CHP Eskişehir Milletvekili İbrahim Arslan, Eskişehir Durum Muhabiri Suat Kaçar’a yaptığı açıklamada, İstanbul’daki eski CHP İl Başkanlığı binasının polis tarafından işgal edilmesini sert sözlerle eleştirdi. Arslan, bu sürecin yalnızca Cumhuriyet Halk Partisi’ne değil, ülkedeki tüm demokratik değerlere ve anayasal düzene yönelik bir saldırı olduğunu söyledi.
"Cumhuriyet Halk Partisi’ne yapılmış bir saldırı değildir"
Arslan açıklamasında şu ifadeleri kullandı:
“Ne yazık ki hukukun üstün olduğu bir ülkeden söz edemeyince bunları konuşmak durumunda kalıyoruz. Aslında ‘çağrı heyeti’ olduğunu ifade eden, kayyum olarak da nitelenen kimselerle ilgili partimizin genel merkezi bir direniş sergiledi, bütün partili kadrolarımızla. Ardından da Genel Başkanımız, Genel Merkezimizin almış olduğu bir kararla İstanbul eski İl Başkanlığı binasını Genel Başkan çalışma ofisi haline getirdi ve İl Başkanlığı için başka bir adres bildirildi. Ardından da mahkemelerin almış olduğu ve Seçim Kurulu’nun almış olduğu kararlara rağmen aslında kayyumun ya da çağrı heyetinin yok hükmünde olmasına rağmen, ne yazık ki eski il binamız yani Genel Başkanlık çalışma ofisi hala polis tarafından işgal tutulmakta. Orada şu anda milletvekili arkadaşlarımız hafta sonuna kadar nöbet sistemini devam ettiriyor, çalışmalarını sürdürüyorlar. Hukukçu arkadaşlarımızla yine hukuk düzleminde haklarımızı aramaya devam ediyoruz. Genel Başkanlık çalışma ofisinin bir an önce boşaltılması ve teslim edilmesiyle ilgili izleyen günlerde bunun sonlandırılacağını düşünüyoruz.

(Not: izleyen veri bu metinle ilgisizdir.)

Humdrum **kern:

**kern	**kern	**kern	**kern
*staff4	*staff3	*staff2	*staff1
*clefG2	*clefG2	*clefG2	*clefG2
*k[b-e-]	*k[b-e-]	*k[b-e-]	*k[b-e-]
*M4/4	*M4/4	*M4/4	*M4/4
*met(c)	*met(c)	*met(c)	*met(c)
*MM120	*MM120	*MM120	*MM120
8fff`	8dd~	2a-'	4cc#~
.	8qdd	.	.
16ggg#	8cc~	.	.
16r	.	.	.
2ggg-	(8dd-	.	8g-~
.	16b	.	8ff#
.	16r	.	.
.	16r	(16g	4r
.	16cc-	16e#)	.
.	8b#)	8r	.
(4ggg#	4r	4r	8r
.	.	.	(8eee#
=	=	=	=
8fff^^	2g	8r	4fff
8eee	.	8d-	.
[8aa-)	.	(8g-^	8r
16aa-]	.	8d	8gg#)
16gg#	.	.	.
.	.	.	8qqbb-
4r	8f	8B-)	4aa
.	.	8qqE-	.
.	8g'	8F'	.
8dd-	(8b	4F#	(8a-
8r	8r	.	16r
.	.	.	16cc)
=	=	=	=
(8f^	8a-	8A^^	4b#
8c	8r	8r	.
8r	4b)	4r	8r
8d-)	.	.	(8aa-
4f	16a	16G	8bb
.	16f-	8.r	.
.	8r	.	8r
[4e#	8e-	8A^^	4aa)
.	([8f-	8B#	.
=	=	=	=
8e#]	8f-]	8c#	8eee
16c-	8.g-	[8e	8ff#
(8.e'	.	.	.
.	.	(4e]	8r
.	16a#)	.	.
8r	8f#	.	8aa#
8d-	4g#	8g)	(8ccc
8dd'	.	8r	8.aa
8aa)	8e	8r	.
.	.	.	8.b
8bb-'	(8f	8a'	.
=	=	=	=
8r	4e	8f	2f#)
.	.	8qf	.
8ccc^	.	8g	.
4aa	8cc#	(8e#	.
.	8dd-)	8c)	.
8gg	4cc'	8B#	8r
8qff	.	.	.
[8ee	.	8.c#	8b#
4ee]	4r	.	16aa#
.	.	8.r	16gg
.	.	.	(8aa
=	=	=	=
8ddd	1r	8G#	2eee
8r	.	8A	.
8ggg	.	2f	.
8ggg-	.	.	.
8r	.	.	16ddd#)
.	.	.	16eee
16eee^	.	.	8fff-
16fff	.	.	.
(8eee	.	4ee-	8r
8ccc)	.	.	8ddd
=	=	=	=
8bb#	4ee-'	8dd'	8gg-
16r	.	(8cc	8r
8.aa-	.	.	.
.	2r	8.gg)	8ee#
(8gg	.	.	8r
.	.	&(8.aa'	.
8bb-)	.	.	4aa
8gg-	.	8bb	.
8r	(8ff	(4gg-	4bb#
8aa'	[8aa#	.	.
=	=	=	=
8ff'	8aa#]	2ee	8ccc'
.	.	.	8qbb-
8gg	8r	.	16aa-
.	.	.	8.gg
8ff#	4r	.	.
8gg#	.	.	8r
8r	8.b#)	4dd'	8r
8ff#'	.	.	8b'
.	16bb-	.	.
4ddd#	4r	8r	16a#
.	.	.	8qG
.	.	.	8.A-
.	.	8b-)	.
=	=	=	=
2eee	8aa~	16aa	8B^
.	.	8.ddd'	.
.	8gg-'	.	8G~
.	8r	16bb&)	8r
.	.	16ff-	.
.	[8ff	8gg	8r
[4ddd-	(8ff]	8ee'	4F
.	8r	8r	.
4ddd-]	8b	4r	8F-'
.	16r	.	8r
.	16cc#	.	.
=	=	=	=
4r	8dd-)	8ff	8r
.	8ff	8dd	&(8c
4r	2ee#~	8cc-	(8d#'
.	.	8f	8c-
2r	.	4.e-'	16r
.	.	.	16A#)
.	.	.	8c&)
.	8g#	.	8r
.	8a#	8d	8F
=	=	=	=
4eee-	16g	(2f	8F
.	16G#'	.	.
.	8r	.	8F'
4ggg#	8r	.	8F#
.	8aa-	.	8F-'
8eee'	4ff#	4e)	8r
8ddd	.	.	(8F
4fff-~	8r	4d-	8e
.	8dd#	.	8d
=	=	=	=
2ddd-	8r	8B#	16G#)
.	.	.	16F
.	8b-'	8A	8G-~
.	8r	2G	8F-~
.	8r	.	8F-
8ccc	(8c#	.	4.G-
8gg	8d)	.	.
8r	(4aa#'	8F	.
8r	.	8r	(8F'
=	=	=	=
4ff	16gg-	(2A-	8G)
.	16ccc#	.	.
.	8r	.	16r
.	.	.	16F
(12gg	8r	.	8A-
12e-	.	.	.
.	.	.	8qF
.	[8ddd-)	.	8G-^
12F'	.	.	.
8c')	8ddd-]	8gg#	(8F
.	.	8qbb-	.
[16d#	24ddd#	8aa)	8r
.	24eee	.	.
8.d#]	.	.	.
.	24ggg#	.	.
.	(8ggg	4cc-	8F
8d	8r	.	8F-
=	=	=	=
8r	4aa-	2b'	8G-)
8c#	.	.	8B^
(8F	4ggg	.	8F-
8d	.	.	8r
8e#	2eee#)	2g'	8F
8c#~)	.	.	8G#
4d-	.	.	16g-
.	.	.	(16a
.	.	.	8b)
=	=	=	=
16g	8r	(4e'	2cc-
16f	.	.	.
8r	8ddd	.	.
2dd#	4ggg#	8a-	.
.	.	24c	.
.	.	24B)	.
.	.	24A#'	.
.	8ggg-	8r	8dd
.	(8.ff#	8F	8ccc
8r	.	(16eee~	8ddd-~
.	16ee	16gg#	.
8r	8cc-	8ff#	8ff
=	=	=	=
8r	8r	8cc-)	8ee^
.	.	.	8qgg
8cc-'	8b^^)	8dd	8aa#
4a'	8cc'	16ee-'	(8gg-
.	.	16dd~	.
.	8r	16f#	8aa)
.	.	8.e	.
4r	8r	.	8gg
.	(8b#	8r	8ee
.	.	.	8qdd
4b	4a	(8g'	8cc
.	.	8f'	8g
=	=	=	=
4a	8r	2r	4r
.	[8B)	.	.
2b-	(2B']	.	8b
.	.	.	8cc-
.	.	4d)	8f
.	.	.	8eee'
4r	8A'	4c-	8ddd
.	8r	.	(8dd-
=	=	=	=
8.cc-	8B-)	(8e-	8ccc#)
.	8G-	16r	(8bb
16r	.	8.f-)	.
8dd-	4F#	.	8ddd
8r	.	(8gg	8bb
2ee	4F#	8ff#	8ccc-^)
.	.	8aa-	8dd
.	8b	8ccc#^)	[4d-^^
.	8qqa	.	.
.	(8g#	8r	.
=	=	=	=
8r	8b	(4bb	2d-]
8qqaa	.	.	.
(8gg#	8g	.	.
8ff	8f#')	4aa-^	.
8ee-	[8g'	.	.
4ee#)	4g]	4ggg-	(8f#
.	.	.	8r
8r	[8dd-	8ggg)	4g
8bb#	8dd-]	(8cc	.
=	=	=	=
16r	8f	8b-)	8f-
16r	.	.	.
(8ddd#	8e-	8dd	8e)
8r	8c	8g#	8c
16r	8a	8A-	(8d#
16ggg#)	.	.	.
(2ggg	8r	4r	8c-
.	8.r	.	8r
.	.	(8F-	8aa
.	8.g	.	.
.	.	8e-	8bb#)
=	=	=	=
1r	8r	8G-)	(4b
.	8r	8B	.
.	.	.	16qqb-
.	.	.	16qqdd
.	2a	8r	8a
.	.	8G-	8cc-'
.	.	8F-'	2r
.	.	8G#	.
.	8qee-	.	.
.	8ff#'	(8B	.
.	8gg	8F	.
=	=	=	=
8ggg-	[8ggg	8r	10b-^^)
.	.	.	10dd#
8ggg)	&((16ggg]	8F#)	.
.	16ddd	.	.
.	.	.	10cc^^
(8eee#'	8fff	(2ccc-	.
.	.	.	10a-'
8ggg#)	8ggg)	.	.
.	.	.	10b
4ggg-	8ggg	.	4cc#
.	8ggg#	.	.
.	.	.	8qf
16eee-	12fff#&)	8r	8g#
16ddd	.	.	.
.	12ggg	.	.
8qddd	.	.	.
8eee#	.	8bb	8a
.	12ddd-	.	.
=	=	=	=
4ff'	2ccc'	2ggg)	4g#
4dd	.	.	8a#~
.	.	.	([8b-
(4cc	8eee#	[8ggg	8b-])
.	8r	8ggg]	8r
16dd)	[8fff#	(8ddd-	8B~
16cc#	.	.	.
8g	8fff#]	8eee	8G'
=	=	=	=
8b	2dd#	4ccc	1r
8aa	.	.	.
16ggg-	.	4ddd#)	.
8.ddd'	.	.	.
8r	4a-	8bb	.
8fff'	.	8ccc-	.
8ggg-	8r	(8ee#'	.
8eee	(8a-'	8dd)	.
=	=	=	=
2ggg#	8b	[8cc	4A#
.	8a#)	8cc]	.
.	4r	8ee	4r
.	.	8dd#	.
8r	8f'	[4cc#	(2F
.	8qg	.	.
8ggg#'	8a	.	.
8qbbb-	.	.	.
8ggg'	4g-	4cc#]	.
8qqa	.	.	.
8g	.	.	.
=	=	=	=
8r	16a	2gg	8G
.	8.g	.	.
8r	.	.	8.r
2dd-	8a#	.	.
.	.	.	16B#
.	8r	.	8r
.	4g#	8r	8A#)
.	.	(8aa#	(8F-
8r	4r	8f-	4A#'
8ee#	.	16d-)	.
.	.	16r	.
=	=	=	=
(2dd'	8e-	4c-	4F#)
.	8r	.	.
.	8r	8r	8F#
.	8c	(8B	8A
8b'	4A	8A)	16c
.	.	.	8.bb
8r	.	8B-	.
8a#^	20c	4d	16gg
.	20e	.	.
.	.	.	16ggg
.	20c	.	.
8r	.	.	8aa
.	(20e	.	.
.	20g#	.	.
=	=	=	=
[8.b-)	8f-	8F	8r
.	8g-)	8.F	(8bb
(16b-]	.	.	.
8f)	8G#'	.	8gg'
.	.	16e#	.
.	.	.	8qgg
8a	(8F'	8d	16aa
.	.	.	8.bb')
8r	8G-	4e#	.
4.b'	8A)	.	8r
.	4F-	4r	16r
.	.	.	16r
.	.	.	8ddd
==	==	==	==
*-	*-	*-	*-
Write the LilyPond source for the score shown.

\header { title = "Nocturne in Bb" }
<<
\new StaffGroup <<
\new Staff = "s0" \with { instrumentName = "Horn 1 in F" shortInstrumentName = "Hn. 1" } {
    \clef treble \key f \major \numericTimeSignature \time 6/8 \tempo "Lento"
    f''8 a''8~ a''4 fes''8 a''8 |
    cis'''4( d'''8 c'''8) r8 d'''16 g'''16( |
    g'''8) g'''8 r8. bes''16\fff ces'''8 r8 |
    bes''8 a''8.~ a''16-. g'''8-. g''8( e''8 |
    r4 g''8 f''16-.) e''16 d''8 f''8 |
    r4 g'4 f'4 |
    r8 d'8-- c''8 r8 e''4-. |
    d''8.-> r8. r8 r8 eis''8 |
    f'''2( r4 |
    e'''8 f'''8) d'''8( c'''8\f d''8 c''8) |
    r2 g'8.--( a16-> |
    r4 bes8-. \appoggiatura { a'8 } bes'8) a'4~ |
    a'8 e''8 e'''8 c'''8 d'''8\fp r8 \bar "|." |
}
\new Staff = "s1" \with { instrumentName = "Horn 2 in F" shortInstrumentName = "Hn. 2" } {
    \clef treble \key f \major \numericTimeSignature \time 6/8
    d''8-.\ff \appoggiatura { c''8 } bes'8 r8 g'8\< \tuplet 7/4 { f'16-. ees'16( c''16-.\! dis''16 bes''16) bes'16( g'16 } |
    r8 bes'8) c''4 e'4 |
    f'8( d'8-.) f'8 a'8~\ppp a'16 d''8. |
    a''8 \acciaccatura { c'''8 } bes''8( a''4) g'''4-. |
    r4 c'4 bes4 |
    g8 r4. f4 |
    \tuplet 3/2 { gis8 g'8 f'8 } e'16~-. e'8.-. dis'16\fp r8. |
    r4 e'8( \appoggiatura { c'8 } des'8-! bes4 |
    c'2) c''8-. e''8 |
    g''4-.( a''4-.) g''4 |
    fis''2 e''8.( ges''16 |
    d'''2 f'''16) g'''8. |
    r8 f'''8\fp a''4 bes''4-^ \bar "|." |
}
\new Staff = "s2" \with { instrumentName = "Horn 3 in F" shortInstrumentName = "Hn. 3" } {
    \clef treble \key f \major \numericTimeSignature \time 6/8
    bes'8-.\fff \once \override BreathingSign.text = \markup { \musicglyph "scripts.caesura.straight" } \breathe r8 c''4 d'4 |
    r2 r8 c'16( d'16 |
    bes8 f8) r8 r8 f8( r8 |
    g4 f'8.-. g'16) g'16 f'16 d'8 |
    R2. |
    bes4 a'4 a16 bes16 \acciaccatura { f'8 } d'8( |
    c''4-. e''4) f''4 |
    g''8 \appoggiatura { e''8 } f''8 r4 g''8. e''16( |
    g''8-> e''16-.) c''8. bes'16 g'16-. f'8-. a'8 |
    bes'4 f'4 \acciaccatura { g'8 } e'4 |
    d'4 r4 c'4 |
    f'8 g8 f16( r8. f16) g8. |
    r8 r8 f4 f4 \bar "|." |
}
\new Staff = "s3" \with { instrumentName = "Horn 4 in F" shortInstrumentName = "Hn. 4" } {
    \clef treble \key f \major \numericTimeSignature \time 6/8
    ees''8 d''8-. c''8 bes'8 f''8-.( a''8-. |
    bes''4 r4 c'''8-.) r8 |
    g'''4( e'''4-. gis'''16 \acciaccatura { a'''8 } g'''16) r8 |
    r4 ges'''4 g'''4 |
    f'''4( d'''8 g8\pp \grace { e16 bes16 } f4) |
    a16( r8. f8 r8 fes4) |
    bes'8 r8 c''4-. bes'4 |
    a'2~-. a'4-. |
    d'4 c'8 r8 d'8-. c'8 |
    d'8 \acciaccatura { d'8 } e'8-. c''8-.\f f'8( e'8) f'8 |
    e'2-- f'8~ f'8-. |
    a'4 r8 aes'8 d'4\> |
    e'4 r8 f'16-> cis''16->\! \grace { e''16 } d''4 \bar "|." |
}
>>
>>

Ama ne yazık ki Türkiye’de artık siyasi partilerin, demokrasinin, hukuk devletinin tümüyle rafa kaldırıldığı ve tümüyle otoriter bir rejime sürüklendiğimiz günlerde bu direnişimizi hiç hız kesmeden sonuna kadar sürdüreceğiz. Ve sonunda mutlaka demokrasiden, insan hak ve özgürlüklerinden, hukukun üstünlüğünden, katılımcı çoğulculuktan yana olan milyonlarca insanımızla bu süreci başaracağız. O direnişimiz kutlu bir zaferle sonlanacak. Geldikleri gibi de onları tarihin siyaset çöplüğünün dibine atmak boynumuzun borcu olacak. Polisin bizim iznimiz olmadan, bizim çağrımız olmadan kolluk kuvvetlerinin parti binasına girmesi ve orada konuşlanması zaten hukuken mümkün değil. Gerekçesi ne olursa olsun, eğer mahkemeler bir çağrı heyeti veya kayyum görevlendirmiş ise görev yapması gereken onlardır. O da tartışmalıdır. Polisin ya da başka kolluk kuvvetlerinin siyasi partilerin binasında asla ve kata yeri yoktur. Ama ne yazık ki şu anda partimiz işgal altında. O nedenle diyoruz ki bu saldırı sadece Cumhuriyet Halk Partisi’ne yapılmış bir saldırı değildir. Bu, ülkemizde faaliyet gösteren tüm siyasi partilere, demokrasimize, hukuka, adalete ve anayasal düzene yapılmış bir saldırıdır. Bu nedenle de omuz omuza, kol kola bütün yurttaşlarımızla bu saldırıyı püskürtmek için mücadelemizi sürdüreceğiz.”